Skill, by its very nature, breeds decisiveness.


There is a depth in the human condition that we of the 21st century are losing. It is the joy and fellowship of craftsmanship and hard work. Craftsmanship that is born of physical skill and care. Hard work of the sort that makes you ache and sweat and sleep like the dead at the end of the day. There are those in this country who tell us that this is the work of lesser people. We hire people to do our physical work while we train Americans to do the "important" work that usually involves a desk and a computer. These people are missing a whole chunk of the meaning of life.



The men who are restoring Rogue know that. Work, hard work, has always been a part of their lives, and craftsmanship is something so important that they will sacrifice their weekends and evenings for the experience of the rapidly dying skill of restoring a wooden boat.


They were framing her today. This evening, after work, now that the days are longer. There was a palpable excitement in getting so much work done. A ribald humor that follows in the company of men. Such joy was there. Stories of the oak frames, soaking for weeks in the ocean and excaping in a spring storm. The boys chased them all down through the storm and the wind and the rain with the floats dancing hard under them. The sense of man against nature at her wildest that we so rarely experience anymore. The air rang with satisifaction as each frame squeezed into place. There was a sort of intoxication in the air that mere alcohol couldn't touch. A profound, deep joy of hard work and good company.

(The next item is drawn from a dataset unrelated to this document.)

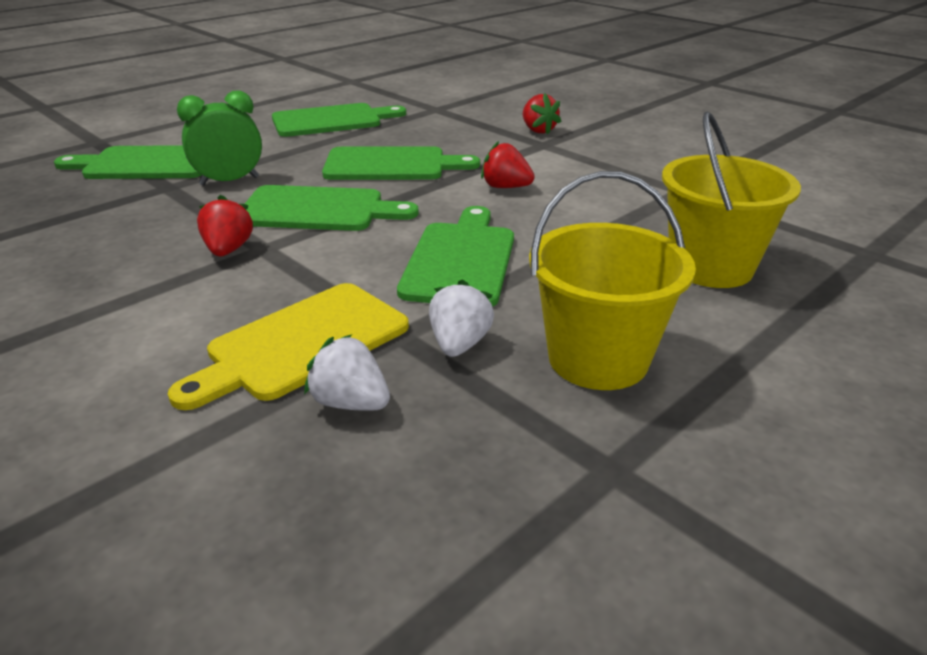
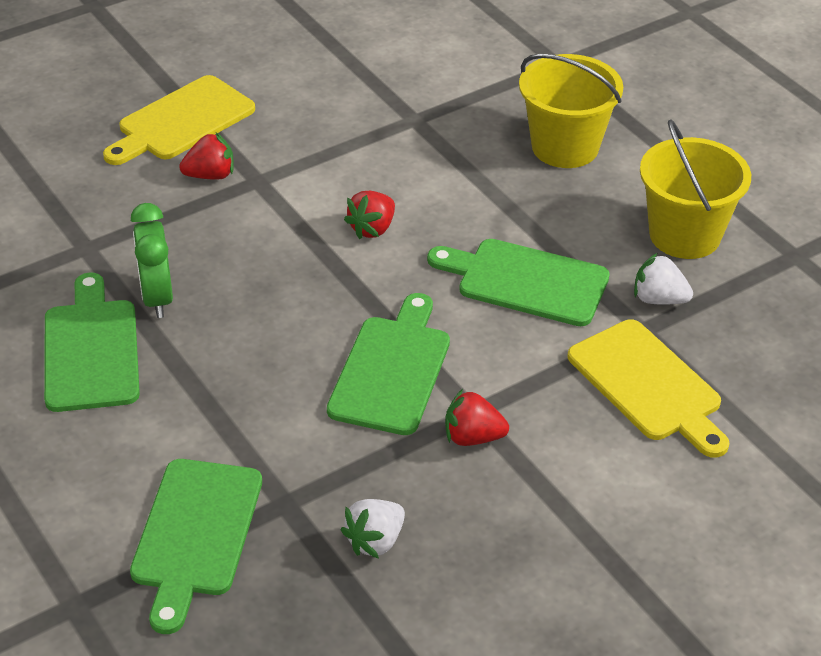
camera: 80 degrees left, 10 degrees up
green clock [177,90,262,186] -> green clock moved to [131,203,173,318]
white strawberry [304,334,390,411] -> white strawberry moved to [341,499,405,558]
green cutting board [322,146,480,180] -> none
none -> yellow cutting board [103,75,255,165]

This is America, the America that the journalists never write about because to those who live it daily it is mundane. Yet these are the men who built America and keep America running while politicans talk and bankers bank and investors invest and CEOs do whatever it is that CEOs do. These men are the heart of our country. This is the physical world that so many of us have forgotten. It brings an intense

satisifaction born of the smell of the steaming wood and the smell of your own body as it bends to physical work in the fellowship of your friends who know and understand physical work. It's the patterns of the wood under your fingers and the ache in your back from the cement floor. This work carries with it a sense of rightness that can be found nowhere else, life as it's meant to be lived, with a depth of spirit that can be reached in no other way. These men know that the boat they are restoring will be used for youth in their community. But I believe that their happiness comes from the work itself.


I left that old shed feeling that I had touched something profound and almost holy. This is what we were all meant to find in our work. I saw joy in the men who are restoring our boat. I share their joy, but I can't touch it as they do. It runs far too deep. It can only be earned by hours and hours of hard work for the simple pleasure of working hard.